Молчание, шуршание ткани. После краткой схватки с нерешительностью инспектор заглянул за дверь. На стульях и оттоманках разместилось с полдюжины девушек в простых домашних платьях. Их вечерний наряд состоял обыкновенно из легких туфелек и шелковых чулок, и Рише опять закружило между иллюзией и явью. Маргариты среди них не оказалось. Взгляды всех пансионерок были устремлены в центр комнаты, где в большом мягком кресле застыла новая обитательница дома — стройная брюнетка с нежной кожей и миловидным, хотя и глуповатым лицом. Последним участником сцены был старик в черном сюртуке, нависший над ней дряхлым коршуном. Он вновь заговорил. Теперь, однако, в его голосе не было и следа прежней слабости; такими чеканными, властными интонациями мог бы вещать автоматон[219], изображающий императора в расцвете державных сил.

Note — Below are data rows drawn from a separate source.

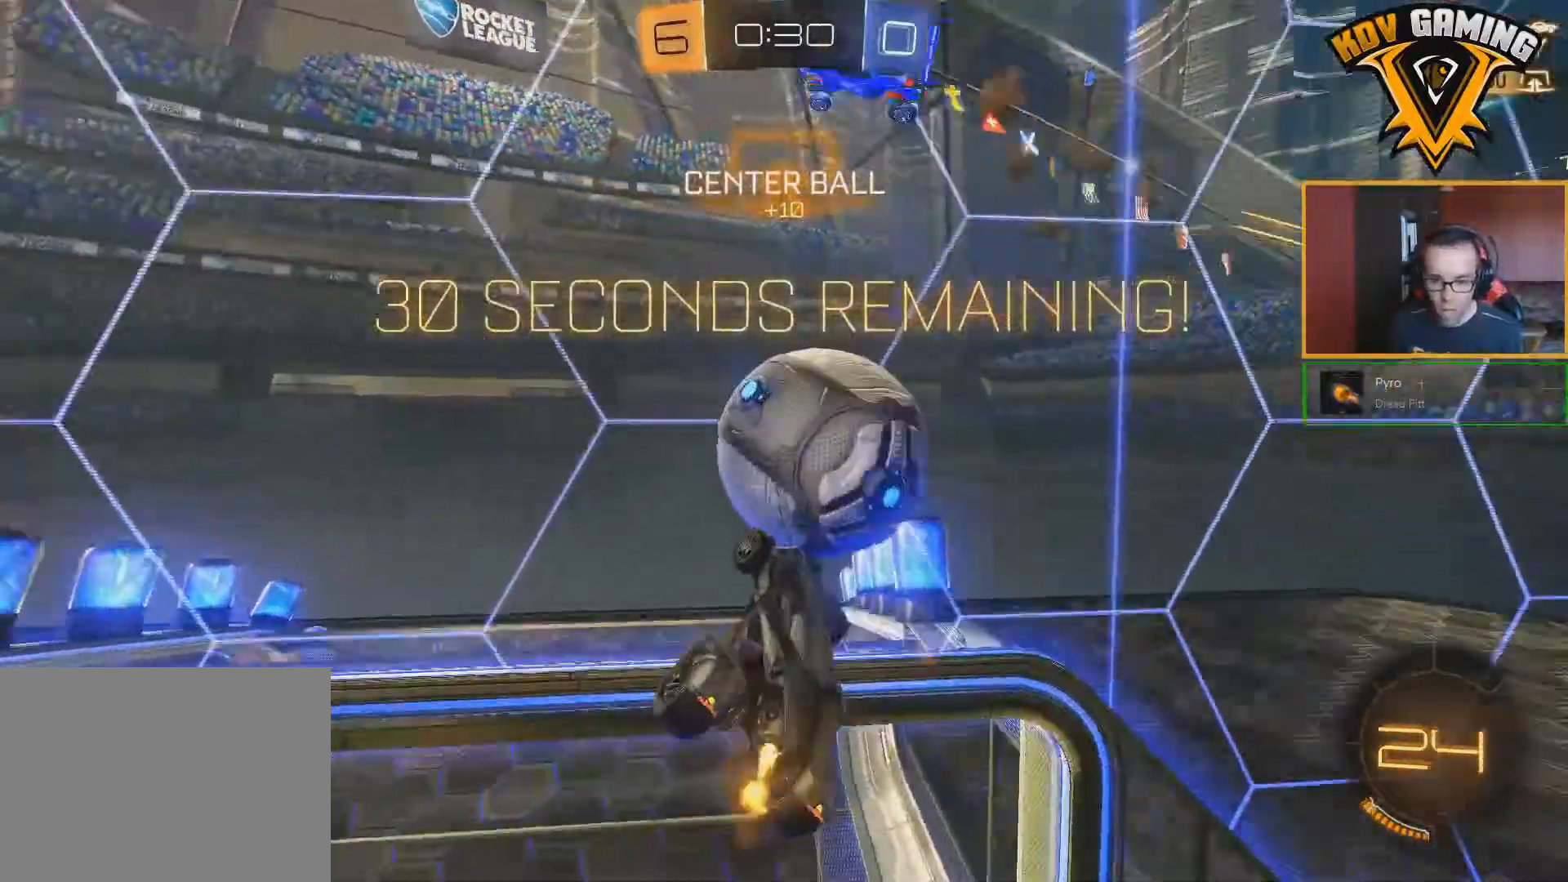
{"buttons": ["L1", "R2"], "left_stick": "left", "right_stick": "center", "events": [[200, "left_stick", "left"], [433, "B", "up"]]}
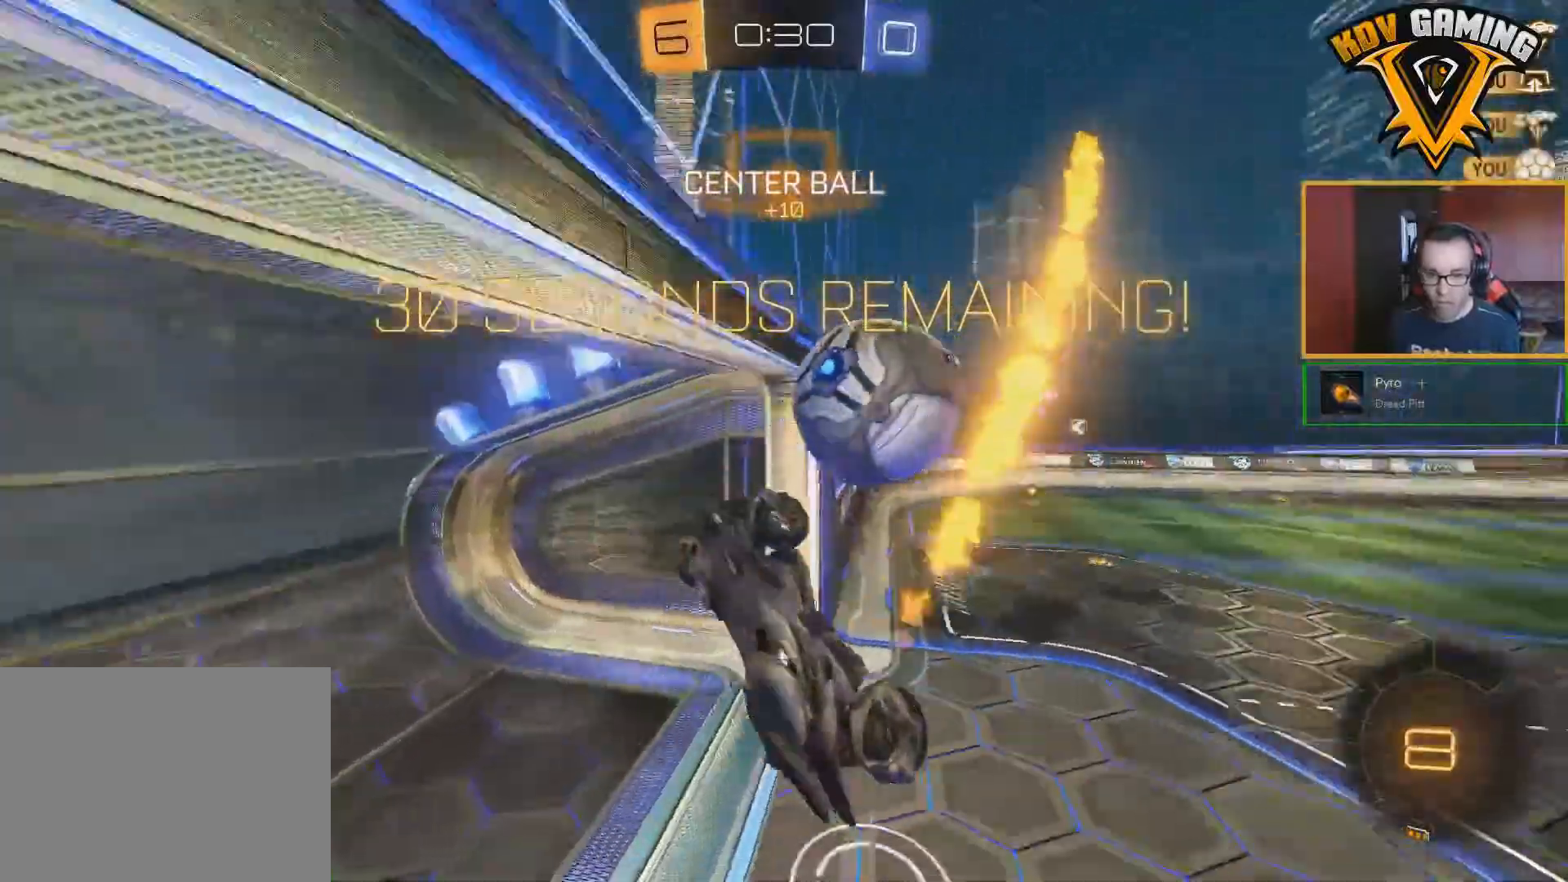
{"buttons": ["R2"], "left_stick": "center", "right_stick": "center", "events": [[383, "L1", "up"], [383, "left_stick", "center"]]}
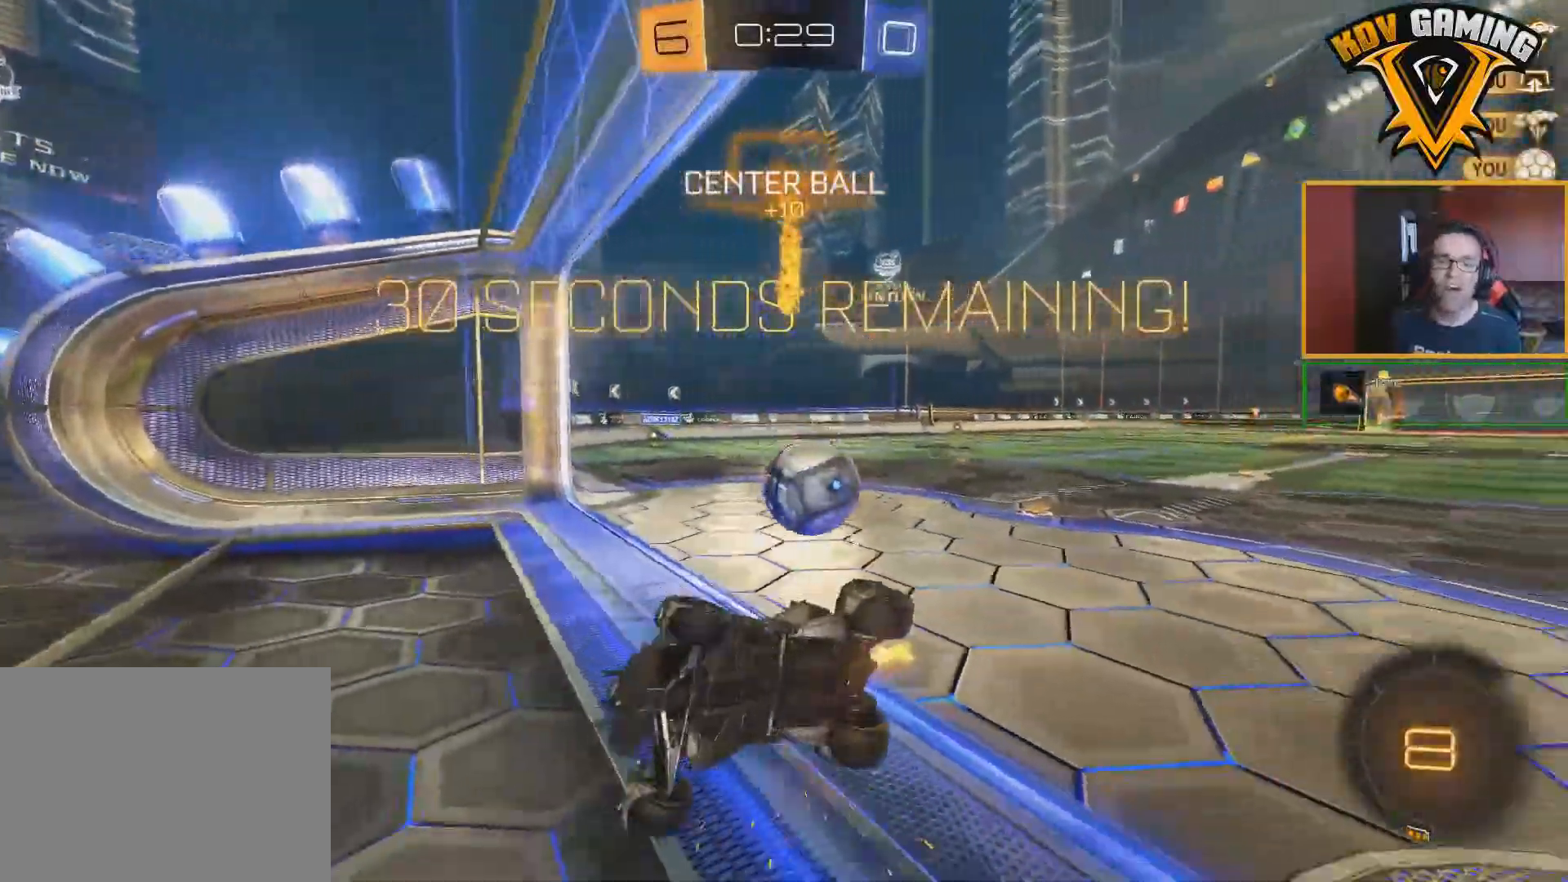
{"buttons": ["R2"], "left_stick": "right", "right_stick": "center", "events": [[500, "left_stick", "right"]]}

— Вы чувствуете, как разглаживается кожа у вас на лице. Морщинки и прочие изъяны исчезают без следа. Вы — само совершенство. Ваша кожа становится мягкой и упругой, кровь равномерно приливает к каждой точке вашего лица…
Фразы повторялись снова и снова, сплетаясь в тягучее заклинание. И действительно, пансионерки наблюдали за происходящим, словно завороженные, не смея оторвать глаз. Ритуал был хорошо знаком каждой из них, и все же им до сих пор не наскучило созерцать, как из слов рождается красота. Что до Рише, то ему не доводилось еще присутствовать при сеансах косметического гипноза, и ощущение чуда охватило его помимо воли. Даже из-за двери, за десяток шагов ему было видно, как послушно меняется женская плоть, хотя к ней не прикасаются и пальцем.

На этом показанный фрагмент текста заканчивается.